DATA UNDER STUDY =

▼▼▼

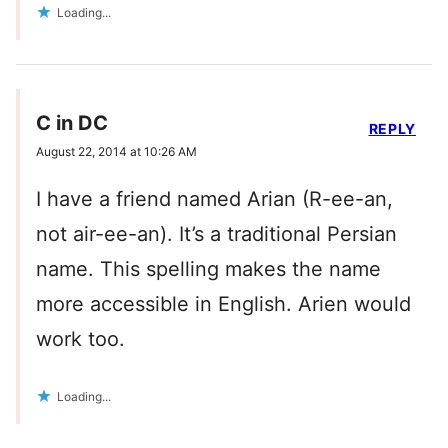
Loading...
C in DC
REPLY
August 22, 2014 at 10:26 AM
I have a friend named Arian (R-ee-an,
not air-ee-an). It’s a traditional Persian
name. This spelling makes the name
more accessible in English. Arien would
work too.
Loading...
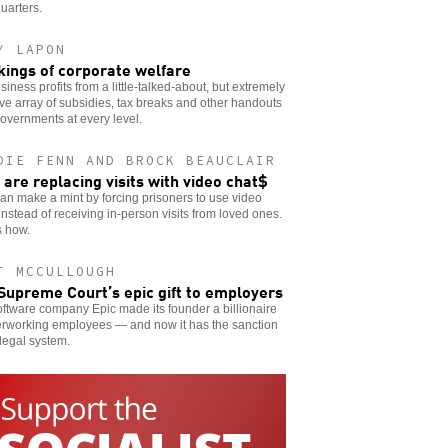
uarters.
Y LAPON
kings of corporate welfare
siness profits from a little-talked-about, but extremely
ive array of subsidies, tax breaks and other handouts
overnments at every level.
DIE FENN AND BROCK BEAUCLAIR
s are replacing visits with video chat$
can make a mint by forcing prisoners to use video
instead of receiving in-person visits from loved ones.
s how.
T MCCULLOUGH
Supreme Court’s epic gift to employers
ftware company Epic made its founder a billionaire
erworking employees — and now it has the sanction
 legal system.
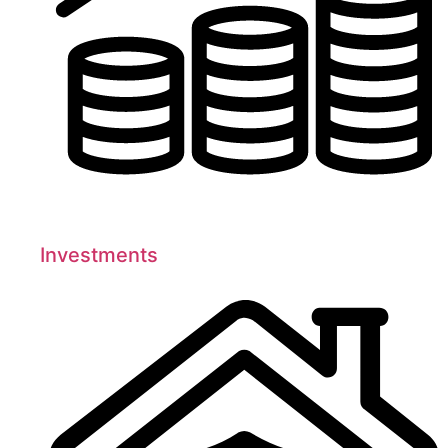
Investments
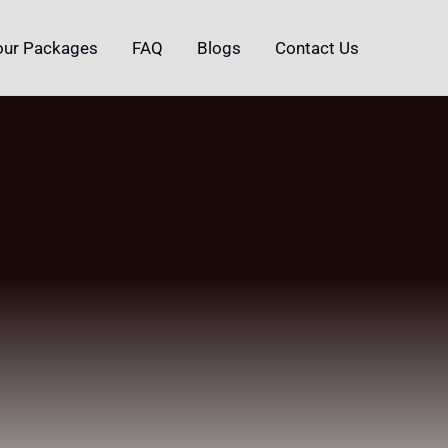
our Packages
FAQ
Blogs
Contact Us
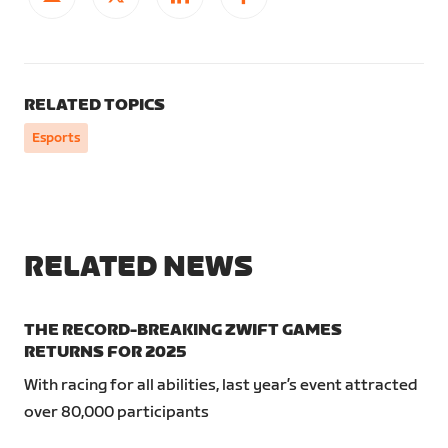
RELATED TOPICS
Esports
RELATED NEWS
THE RECORD-BREAKING ZWIFT GAMES
RETURNS FOR 2025
With racing for all abilities, last year’s event attracted
over 80,000 participants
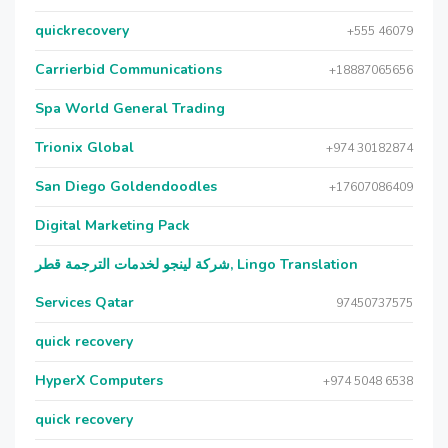
quickrecovery
+555 46079
Carrierbid Communications
+18887065656
Spa World General Trading
Trionix Global
+974 30182874
San Diego Goldendoodles
+17607086409
Digital Marketing Pack
شركة لينجو لخدمات الترجمة قطر, Lingo Translation
Services Qatar
97450737575
quick recovery
HyperX Computers
+974 5048 6538
quick recovery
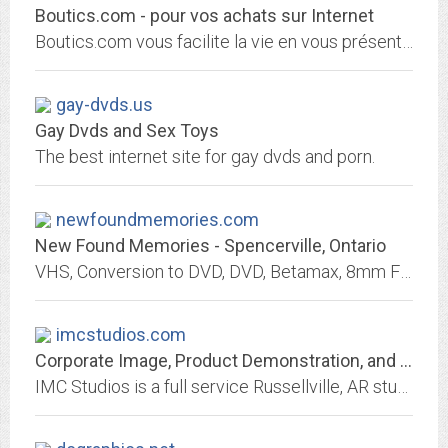
Boutics.com - pour vos achats sur Internet
Boutics.com vous facilite la vie en vous présentant les meilleures boutiques du net.
gay-dvds.us
Gay Dvds and Sex Toys
The best internet site for gay dvds and porn.
newfoundmemories.com
New Found Memories - Spencerville, Ontario
VHS, Conversion to DVD, DVD, Betamax, 8mm Film, Super8 Film, 16mm Film, Photo Restoration, Photo Retouching, Photo Scanning, Negative Scanning, 35mm Slides, Scanning, Web site...
imcstudios.com
Corporate Image, Product Demonstration, and Training Video
IMC Studios is a full service Russellville, AR studio facility specializing in Corporate Image, Product Demonstration, and Training video production.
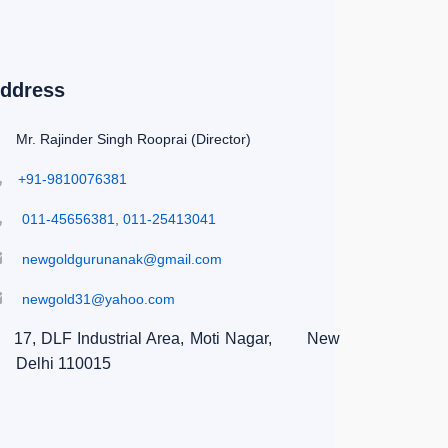
ddress
Mr. Rajinder Singh Rooprai (Director)
+91-9810076381
011-45656381, 011-25413041
newgoldgurunanak@gmail.com
newgold31@yahoo.com
17, DLF Industrial Area, Moti Nagar,
New
Delhi 110015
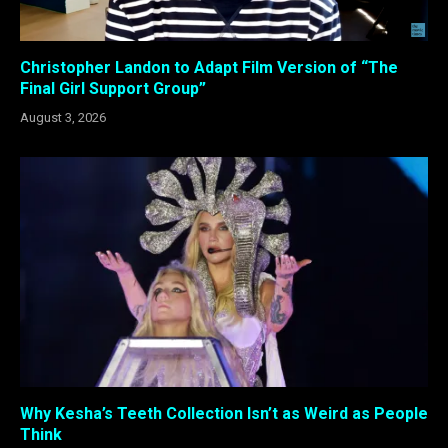
Christopher Landon to Adapt Film Version of “The
Final Girl Support Group”
August 3, 2026
Why Kesha’s Teeth Collection Isn’t as Weird as People
Think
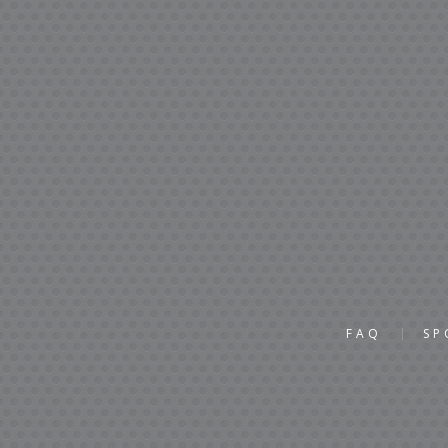
FAQ
SP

▲▲▲

BRIEF =
Please copy every line above word for word, leaving out the pictures.

RESULT FOR THIS TASK =
Loading...
C in DC
REPLY
August 22, 2014 at 10:26 AM
I have a friend named Arian (R-ee-an,
not air-ee-an). It’s a traditional Persian
name. This spelling makes the name
more accessible in English. Arien would
work too.
Loading...
uarters.
Y LAPON
kings of corporate welfare
siness profits from a little-talked-about, but extremely
ive array of subsidies, tax breaks and other handouts
overnments at every level.
DIE FENN AND BROCK BEAUCLAIR
s are replacing visits with video chat$
can make a mint by forcing prisoners to use video
instead of receiving in-person visits from loved ones.
s how.
T MCCULLOUGH
Supreme Court’s epic gift to employers
ftware company Epic made its founder a billionaire
erworking employees — and now it has the sanction
 legal system.
Investments
our Packages
FAQ
Blogs
Contact Us
RELATED TOPICS
Esports
RELATED NEWS
THE RECORD-BREAKING ZWIFT GAMES
RETURNS FOR 2025
With racing for all abilities, last year’s event attracted
over 80,000 participants
quickrecovery
+555 46079
Carrierbid Communications
+18887065656
Spa World General Trading
Trionix Global
+974 30182874
San Diego Goldendoodles
+17607086409
Digital Marketing Pack
شركة لينجو لخدمات الترجمة قطر, Lingo Translation
Services Qatar
97450737575
quick recovery
HyperX Computers
+974 5048 6538
quick recovery
Boutics.com - pour vos achats sur Internet
Boutics.com vous facilite la vie en vous présentant les meilleures boutiques du net.
gay-dvds.us
Gay Dvds and Sex Toys
The best internet site for gay dvds and porn.
newfoundmemories.com
New Found Memories - Spencerville, Ontario
VHS, Conversion to DVD, DVD, Betamax, 8mm Film, Super8 Film, 16mm Film, Photo Restoration, Photo Retouching, Photo Scanning, Negative Scanning, 35mm Slides, Scanning, Web site...
imcstudios.com
Corporate Image, Product Demonstration, and Training Video
IMC Studios is a full service Russellville, AR studio facility specializing in Corporate Image, Product Demonstration, and Training video production.
ddress
Mr. Rajinder Singh Rooprai (Director)
+91-9810076381
011-45656381, 011-25413041
newgoldgurunanak@gmail.com
newgold31@yahoo.com
17, DLF Industrial Area, Moti Nagar,
New
Delhi 110015
Christopher Landon to Adapt Film Version of “The
Final Girl Support Group”
August 3, 2026
Why Kesha’s Teeth Collection Isn’t as Weird as People
Think
FAQ
SP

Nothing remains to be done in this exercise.